“Ija Cimpa-na?”[1]
Pertanyaan seperti itu barangkali akan muncul, apabila di pertemuan masyarakat Karo, orang belum menikmati Cimpa. Penganan berbahan dasar ketan ini hampir dipastikan selalu ada dalam perpulungen (musyawarah, kebaktian lingkungan, pertemuan keluarga, dll), merdang merdem (kerja bakti tahunan), atau sejumlah pesta.
Biasanya Cimpa yang digunakan dalam forum-forum tadi adalah Cimpa Unung-unung. Kue ini terbuat dari tepung ketan merah yang diisi gula aren dan parutan kelapa. Adonan ini lalu dibungkus daun singkut kemudian dikukus. Cimpa unung-unung dibungkus dengan bentuk memanjang. Rasa manisnya terbilang pas di lidah, apalagi jika dimakan saat masih hangat.
Pada masa sekarang cimpa unung-unung juga sering dibungkus menggunakan daun pisang. Tapi penggantian ini menghasilkan sensasi aroma yang berbeda. Meski sama-sama harum, daun singkut memberi aroma khas yang lebih kentara. Ini yang akhirna membedakan rasa cimpa dengan kue ketan sejenis, semisal kue unit di Jawa atau lappet di Tanah Toba.

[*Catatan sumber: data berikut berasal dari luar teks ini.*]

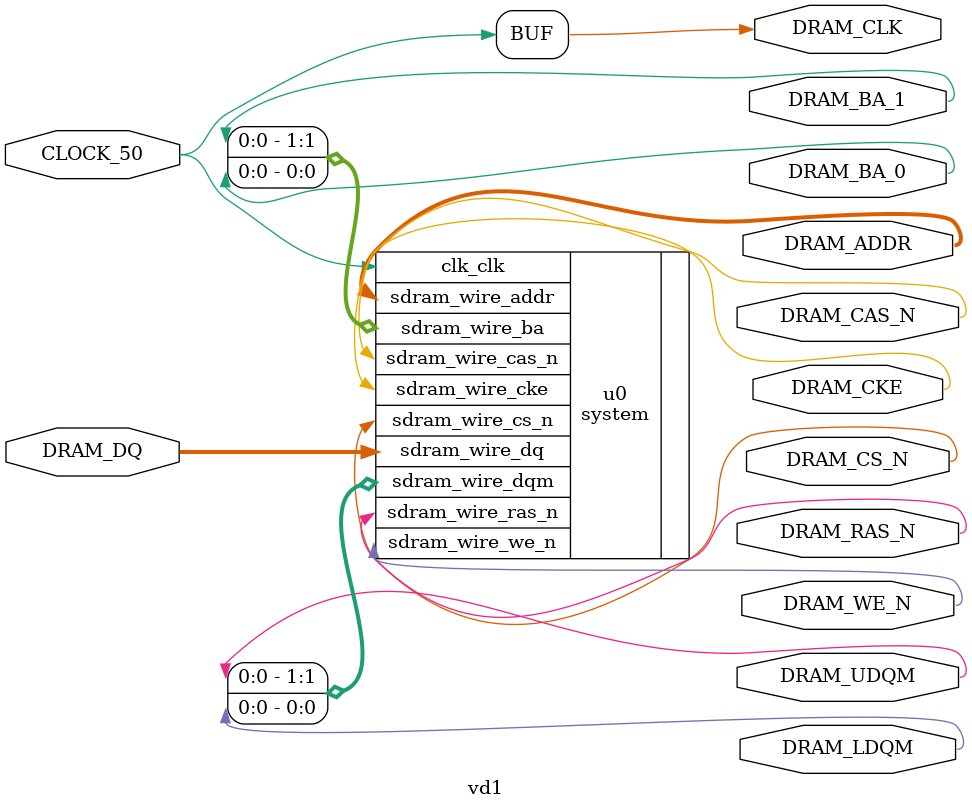
<source format=v>
module vd1 (CLOCK_50, DRAM_CLK, DRAM_CKE,
					DRAM_ADDR, DRAM_BA_1, DRAM_BA_0, DRAM_CS_N, DRAM_CAS_N, DRAM_RAS_N,
					DRAM_WE_N, DRAM_DQ, DRAM_UDQM, DRAM_LDQM);
input CLOCK_50;
output [11:0] DRAM_ADDR;
output DRAM_BA_1, DRAM_BA_0, DRAM_CAS_N,DRAM_RAS_N, DRAM_CLK;
output DRAM_CKE, DRAM_CS_N, DRAM_WE_N, DRAM_UDQM,DRAM_LDQM;
inout [15:0] DRAM_DQ;
	system u0 (
		.clk_clk 	(CLOCK_50),
		.sdram_wire_addr (DRAM_ADDR),
		.sdram_wire_ba ({DRAM_BA_1, DRAM_BA_0}),
		.sdram_wire_cas_n (DRAM_CAS_N),
		.sdram_wire_cke (DRAM_CKE),
		.sdram_wire_cs_n (DRAM_CS_N),
		.sdram_wire_dq (DRAM_DQ),
		.sdram_wire_dqm ({DRAM_UDQM,DRAM_LDQM}),
		.sdram_wire_ras_n (DRAM_RAS_N),
		.sdram_wire_we_n (DRAM_WE_N)
	
	);
	
	assign DRAM_CLK = CLOCK_50;
endmodule
</source>
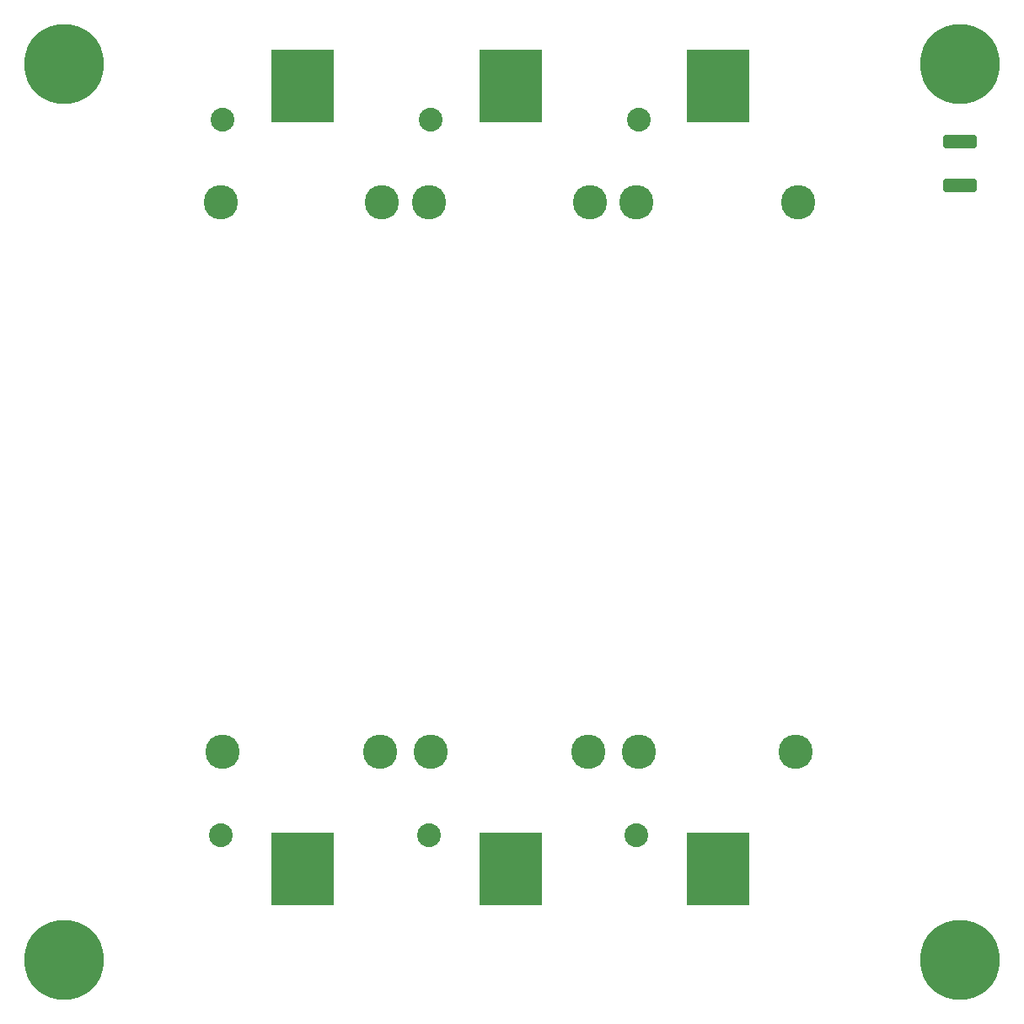
<source format=gbr>
%TF.GenerationSoftware,KiCad,Pcbnew,(6.0.7)*%
%TF.CreationDate,2022-10-24T21:40:11-07:00*%
%TF.ProjectId,18650_3s2p,31383635-305f-4337-9332-702e6b696361,2.0*%
%TF.SameCoordinates,Original*%
%TF.FileFunction,Soldermask,Bot*%
%TF.FilePolarity,Negative*%
%FSLAX46Y46*%
G04 Gerber Fmt 4.6, Leading zero omitted, Abs format (unit mm)*
G04 Created by KiCad (PCBNEW (6.0.7)) date 2022-10-24 21:40:11*
%MOMM*%
%LPD*%
G01*
G04 APERTURE LIST*
G04 Aperture macros list*
%AMRoundRect*
0 Rectangle with rounded corners*
0 $1 Rounding radius*
0 $2 $3 $4 $5 $6 $7 $8 $9 X,Y pos of 4 corners*
0 Add a 4 corners polygon primitive as box body*
4,1,4,$2,$3,$4,$5,$6,$7,$8,$9,$2,$3,0*
0 Add four circle primitives for the rounded corners*
1,1,$1+$1,$2,$3*
1,1,$1+$1,$4,$5*
1,1,$1+$1,$6,$7*
1,1,$1+$1,$8,$9*
0 Add four rect primitives between the rounded corners*
20,1,$1+$1,$2,$3,$4,$5,0*
20,1,$1+$1,$4,$5,$6,$7,0*
20,1,$1+$1,$6,$7,$8,$9,0*
20,1,$1+$1,$8,$9,$2,$3,0*%
G04 Aperture macros list end*
%ADD10C,2.390000*%
%ADD11C,3.450000*%
%ADD12R,6.350000X7.340000*%
%ADD13C,0.900000*%
%ADD14C,8.000000*%
%ADD15RoundRect,0.250000X1.450000X-0.400000X1.450000X0.400000X-1.450000X0.400000X-1.450000X-0.400000X0*%
G04 APERTURE END LIST*
D10*
%TO.C,BT6*%
X112700000Y-60590000D03*
D11*
X112700000Y-124120000D03*
X128700000Y-68920000D03*
D12*
X120700000Y-57190000D03*
X120700000Y-135850000D03*
%TD*%
D10*
%TO.C,BT4*%
X70940000Y-60590000D03*
D11*
X86940000Y-68920000D03*
X70940000Y-124120000D03*
D12*
X78940000Y-57190000D03*
X78940000Y-135850000D03*
%TD*%
D10*
%TO.C,BT5*%
X91820000Y-60590000D03*
D11*
X107820000Y-68920000D03*
X91820000Y-124120000D03*
D12*
X99820000Y-57190000D03*
X99820000Y-135850000D03*
%TD*%
D13*
%TO.C,H4*%
X142000000Y-145000000D03*
X147121320Y-142878680D03*
X145000000Y-148000000D03*
X147121320Y-147121320D03*
X142878680Y-147121320D03*
X142878680Y-142878680D03*
X145000000Y-142000000D03*
D14*
X145000000Y-145000000D03*
D13*
X148000000Y-145000000D03*
%TD*%
%TO.C,H3*%
X142000000Y-55000000D03*
X147121320Y-52878680D03*
X145000000Y-58000000D03*
X147121320Y-57121320D03*
X142878680Y-57121320D03*
X142878680Y-52878680D03*
X145000000Y-52000000D03*
D14*
X145000000Y-55000000D03*
D13*
X148000000Y-55000000D03*
%TD*%
%TO.C,H2*%
X52000000Y-55000000D03*
X57121320Y-52878680D03*
X55000000Y-58000000D03*
X57121320Y-57121320D03*
X52878680Y-57121320D03*
X52878680Y-52878680D03*
X55000000Y-52000000D03*
D14*
X55000000Y-55000000D03*
D13*
X58000000Y-55000000D03*
%TD*%
%TO.C,H1*%
X52000000Y-145000000D03*
X57121320Y-142878680D03*
X55000000Y-148000000D03*
X57121320Y-147121320D03*
X52878680Y-147121320D03*
X52878680Y-142878680D03*
X55000000Y-142000000D03*
D14*
X55000000Y-145000000D03*
D13*
X58000000Y-145000000D03*
%TD*%
D11*
%TO.C,BT2*%
X107620000Y-124120000D03*
X91620000Y-68920000D03*
D10*
X91620000Y-132450000D03*
%TD*%
D11*
%TO.C,BT3*%
X128500000Y-124120000D03*
D10*
X112500000Y-132450000D03*
D11*
X112500000Y-68920000D03*
%TD*%
D10*
%TO.C,BT1*%
X70740000Y-132450000D03*
D11*
X86740000Y-124120000D03*
X70740000Y-68920000D03*
%TD*%
D15*
%TO.C,F1*%
X145000000Y-62775000D03*
X145000000Y-67225000D03*
%TD*%
M02*

</source>
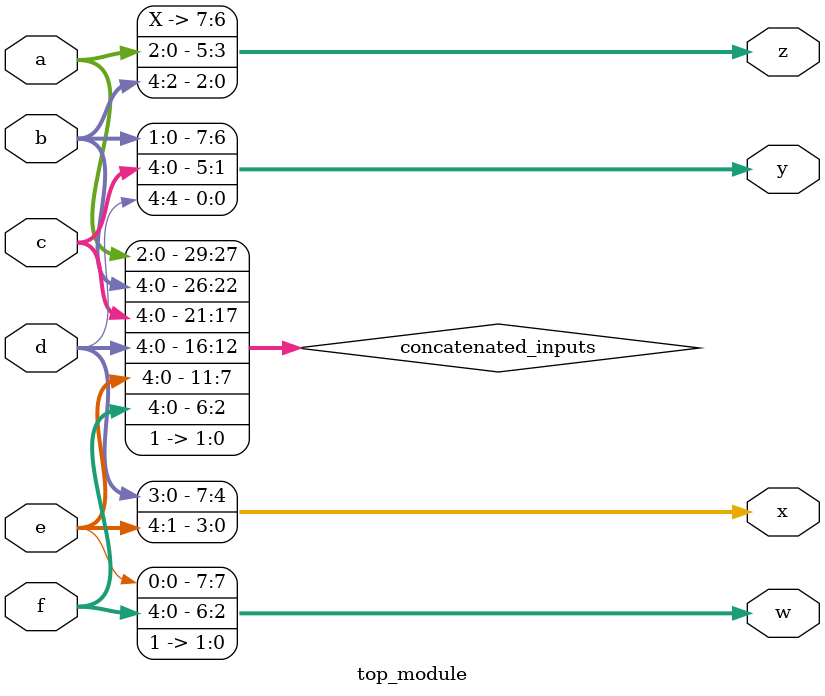
<source format=sv>
module top_module (
    input [4:0] a,
    input [4:0] b,
    input [4:0] c,
    input [4:0] d,
    input [4:0] e,
    input [4:0] f,
    output [7:0] w,
    output [7:0] x,
    output [7:0] y,
    output [7:0] z
);
    
    wire [29:0] concatenated_inputs;
    
    assign concatenated_inputs = {a, b, c, d, e, f, 2'b11};
    
    assign w = concatenated_inputs[7:0];
    assign x = concatenated_inputs[15:8];
    assign y = concatenated_inputs[23:16];
    assign z = concatenated_inputs[31:24];
    
endmodule

</source>
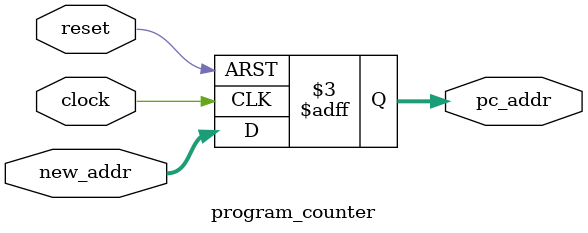
<source format=v>
module program_counter (input             clock, reset,
                        input      [31:0] new_addr,
                        output reg [31:0] pc_addr);
    
    always @ (posedge clock, posedge reset) begin
        if (reset == 1'b1)
            pc_addr <= 32'b0;
        else
            pc_addr <= new_addr;
    end

endmodule

</source>
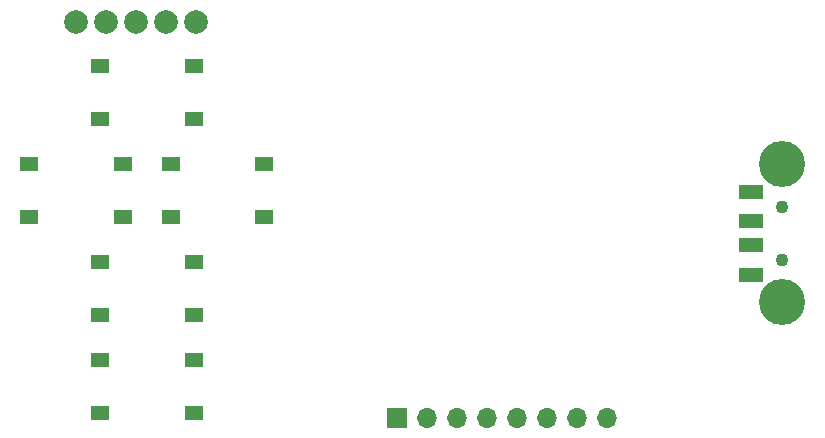
<source format=gbs>
%TF.GenerationSoftware,KiCad,Pcbnew,(5.1.12)-1*%
%TF.CreationDate,2023-03-06T18:53:53+01:00*%
%TF.ProjectId,C4V1,43345631-2e6b-4696-9361-645f70636258,rev?*%
%TF.SameCoordinates,Original*%
%TF.FileFunction,Soldermask,Bot*%
%TF.FilePolarity,Negative*%
%FSLAX46Y46*%
G04 Gerber Fmt 4.6, Leading zero omitted, Abs format (unit mm)*
G04 Created by KiCad (PCBNEW (5.1.12)-1) date 2023-03-06 18:53:53*
%MOMM*%
%LPD*%
G01*
G04 APERTURE LIST*
%ADD10R,1.550000X1.300000*%
%ADD11C,2.000000*%
%ADD12C,1.100000*%
%ADD13C,3.900000*%
%ADD14R,2.000000X1.200000*%
%ADD15O,1.700000X1.700000*%
%ADD16R,1.700000X1.700000*%
G04 APERTURE END LIST*
D10*
X67825000Y-114650000D03*
X67825000Y-110150000D03*
X75775000Y-110150000D03*
X75775000Y-114650000D03*
X61825000Y-122950000D03*
X61825000Y-118450000D03*
X69775000Y-118450000D03*
X69775000Y-122950000D03*
D11*
X70020000Y-98120000D03*
X67480000Y-98120000D03*
X64940000Y-98120000D03*
X62400000Y-98120000D03*
X59860000Y-98120000D03*
D12*
X119600000Y-113750000D03*
X119600000Y-118250000D03*
D13*
X119600000Y-110150000D03*
X119600000Y-121850000D03*
D14*
X117000000Y-112500000D03*
X117000000Y-115000000D03*
X117000000Y-117000000D03*
X117000000Y-119500000D03*
D10*
X61825000Y-131250000D03*
X61825000Y-126750000D03*
X69775000Y-126750000D03*
X69775000Y-131250000D03*
X55825000Y-114650000D03*
X55825000Y-110150000D03*
X63775000Y-110150000D03*
X63775000Y-114650000D03*
X61825000Y-106350000D03*
X61825000Y-101850000D03*
X69775000Y-101850000D03*
X69775000Y-106350000D03*
D15*
X104780000Y-131600000D03*
X102240000Y-131600000D03*
X99700000Y-131600000D03*
X97160000Y-131600000D03*
X94620000Y-131600000D03*
X92080000Y-131600000D03*
X89540000Y-131600000D03*
D16*
X87000000Y-131600000D03*
M02*

</source>
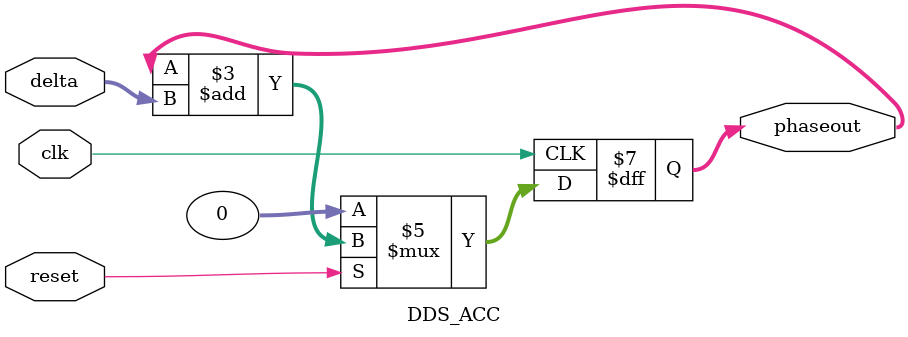
<source format=v>

module DDS_ACC(clk,reset,delta,phaseout);
	
	input [31:0] delta;
	input clk,reset;
	output[31:0] phaseout;	
		
	reg [31:0] phaseout;	
		
//-----------------ACC-------------------------//	
	
always @(posedge clk)
	begin
	   if (!reset)
		   phaseout<=0;
		else
		   phaseout=phaseout+delta;
	end

endmodule

</source>
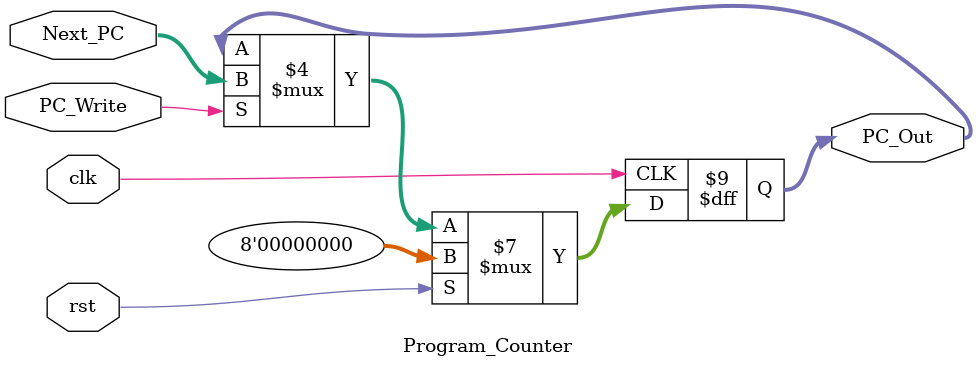
<source format=v>
module Program_Counter (
    // Clock and Reset
    input wire clk,
    input wire rst,
   // Program Counter Signals
    input wire PC_Write,
    input wire  [7:0] Next_PC,
    output reg [7:0] PC_Out
);

always @ (posedge clk)
    begin
      if (rst==1)
        PC_Out<=8'd0;
      else if (PC_Write==1)
        PC_Out <= Next_PC ;
    end
endmodule



</source>
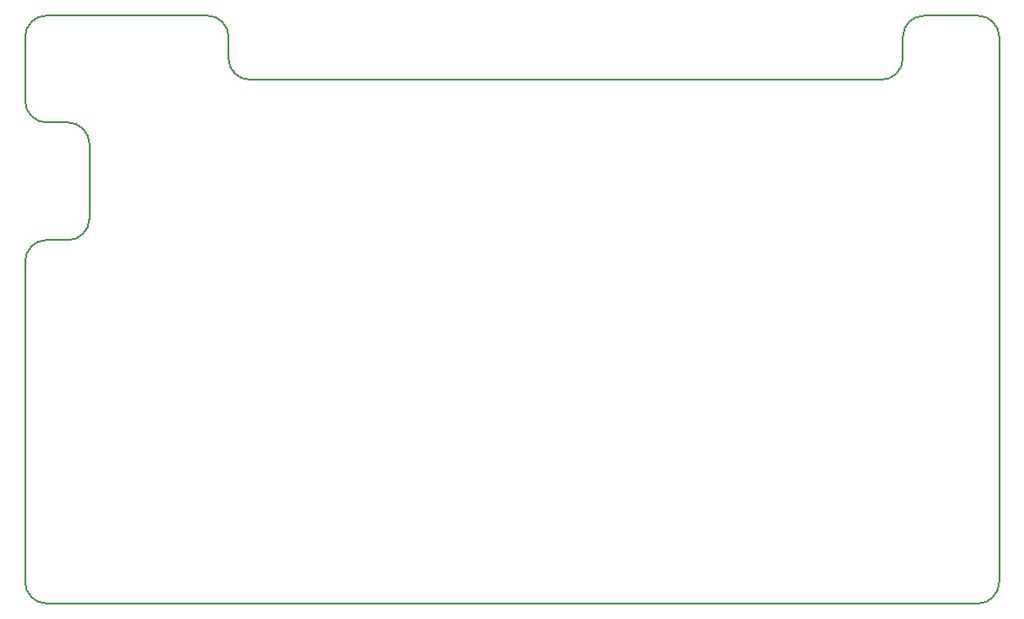
<source format=gm1>
G04 #@! TF.FileFunction,Profile,NP*
%FSLAX46Y46*%
G04 Gerber Fmt 4.6, Leading zero omitted, Abs format (unit mm)*
G04 Created by KiCad (PCBNEW 4.0.1-stable) date 2018/09/01 18:49:11*
%MOMM*%
G01*
G04 APERTURE LIST*
%ADD10C,0.100000*%
%ADD11C,0.150000*%
G04 APERTURE END LIST*
D10*
D11*
X51000000Y-69000000D02*
X51000000Y-63000000D01*
X55000000Y-71000000D02*
X53000000Y-71000000D01*
X57000000Y-80000000D02*
X57000000Y-73000000D01*
X51000000Y-69000000D02*
G75*
G03X53000000Y-71000000I2000000J0D01*
G01*
X57000000Y-73000000D02*
G75*
G03X55000000Y-71000000I-2000000J0D01*
G01*
X53000000Y-82000000D02*
X55000000Y-82000000D01*
X51000000Y-114000000D02*
X51000000Y-84000000D01*
X140000000Y-116000000D02*
X53000000Y-116000000D01*
X142000000Y-63000000D02*
X142000000Y-114000000D01*
X135000000Y-61000000D02*
X140000000Y-61000000D01*
X133000000Y-65000000D02*
X133000000Y-63000000D01*
X72000000Y-67000000D02*
X131000000Y-67000000D01*
X70000000Y-63000000D02*
X70000000Y-65000000D01*
X68000000Y-61000000D02*
X53000000Y-61000000D01*
X53000000Y-82000000D02*
G75*
G03X51000000Y-84000000I0J-2000000D01*
G01*
X55000000Y-82000000D02*
G75*
G03X57000000Y-80000000I0J2000000D01*
G01*
X51000000Y-114000000D02*
G75*
G03X53000000Y-116000000I2000000J0D01*
G01*
X140000000Y-116000000D02*
G75*
G03X142000000Y-114000000I0J2000000D01*
G01*
X142000000Y-63000000D02*
G75*
G03X140000000Y-61000000I-2000000J0D01*
G01*
X135000000Y-61000000D02*
G75*
G03X133000000Y-63000000I0J-2000000D01*
G01*
X70000000Y-65000000D02*
G75*
G03X72000000Y-67000000I2000000J0D01*
G01*
X131000000Y-67000000D02*
G75*
G03X133000000Y-65000000I0J2000000D01*
G01*
X70000000Y-63000000D02*
G75*
G03X68000000Y-61000000I-2000000J0D01*
G01*
X53000000Y-61000000D02*
G75*
G03X51000000Y-63000000I0J-2000000D01*
G01*
M02*

</source>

Cimpa juga ditemui dalam bentuk lain, yang pembuatannya tidak serumit cimpa unung-unung. Ada adonan cimpa yang langsung dicampur jadi satu, lalu digoreng dengan minyak atau lemak. Ini dikenal dengan nama Cimpa Tuang.
Ada pula adonan cimpa yang dicampur dan disajikan agak mentah/setengah matang dikenal dengan nama Cimpa Matah. Kedua versi cimpa ini biasanya dinikmati sehari-hari, agak jarang disajikan dalam forum resmi.
Bagi masyarakat Karo menikmati cimpa, terutama cimpa unung-unung, berarti menikmati momen kebersamaan. Disana ada pertemuan, gotong royong dan semangat saling membantu. Cinta dan kebersamaan yang mengalir, bukan sekedar didokumentasikan dengan foto, tapi dirasai bersama dalam manisnya cimpa.
Mungkin saja frasa ‘tak ada pertemuan tanpa cinta, kehangatan pembicaraan serta karya bersama” bisa disederhanakan dan dikonkritkan menjadi “tak ada pertemuan tanpa cimpa.”